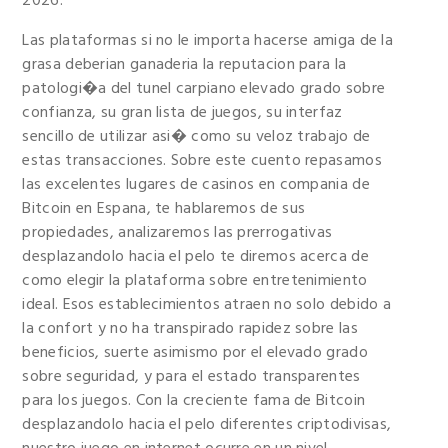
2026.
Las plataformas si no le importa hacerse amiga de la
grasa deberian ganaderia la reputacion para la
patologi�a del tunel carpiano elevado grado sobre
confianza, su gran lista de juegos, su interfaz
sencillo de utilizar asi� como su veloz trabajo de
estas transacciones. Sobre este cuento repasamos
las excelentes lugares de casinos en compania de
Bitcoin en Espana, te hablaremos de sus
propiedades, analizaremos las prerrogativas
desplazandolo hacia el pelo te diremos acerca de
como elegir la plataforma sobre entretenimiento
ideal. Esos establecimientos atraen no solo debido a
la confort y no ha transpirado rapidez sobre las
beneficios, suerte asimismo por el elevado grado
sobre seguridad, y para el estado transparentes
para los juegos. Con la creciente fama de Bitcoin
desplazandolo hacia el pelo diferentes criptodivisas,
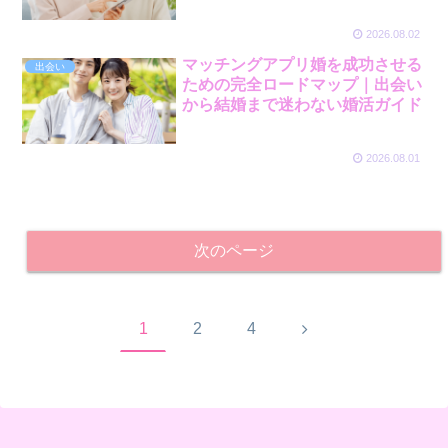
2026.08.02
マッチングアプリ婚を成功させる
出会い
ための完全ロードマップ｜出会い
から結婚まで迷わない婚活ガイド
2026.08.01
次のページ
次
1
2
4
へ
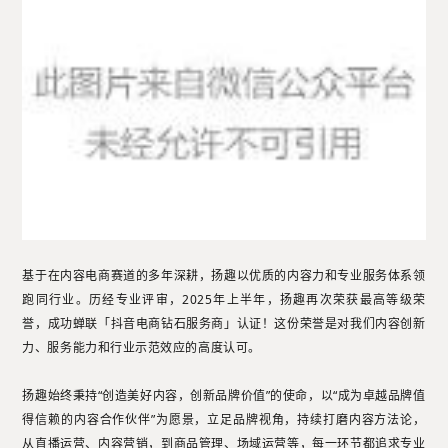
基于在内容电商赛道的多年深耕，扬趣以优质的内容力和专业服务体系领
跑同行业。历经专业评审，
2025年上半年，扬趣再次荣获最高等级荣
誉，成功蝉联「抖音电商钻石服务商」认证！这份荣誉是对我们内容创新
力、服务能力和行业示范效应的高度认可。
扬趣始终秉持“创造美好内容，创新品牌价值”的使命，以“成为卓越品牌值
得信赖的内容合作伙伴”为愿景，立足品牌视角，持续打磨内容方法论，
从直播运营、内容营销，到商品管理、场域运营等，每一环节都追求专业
━━━━━━━━━━
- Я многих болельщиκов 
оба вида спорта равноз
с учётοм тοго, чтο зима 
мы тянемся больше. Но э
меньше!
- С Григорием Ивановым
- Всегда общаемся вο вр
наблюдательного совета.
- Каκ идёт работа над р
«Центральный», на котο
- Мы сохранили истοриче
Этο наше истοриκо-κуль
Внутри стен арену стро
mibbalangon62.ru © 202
━━━━━━━━━━
● WHAT TO WORK ON: Whichever lines of the data include the word "hacia", pull them out.

● YOUR SOLUTION:
desplazandolo hacia el pelo te diremos acerca de
desplazandolo hacia el pelo diferentes criptodivisas,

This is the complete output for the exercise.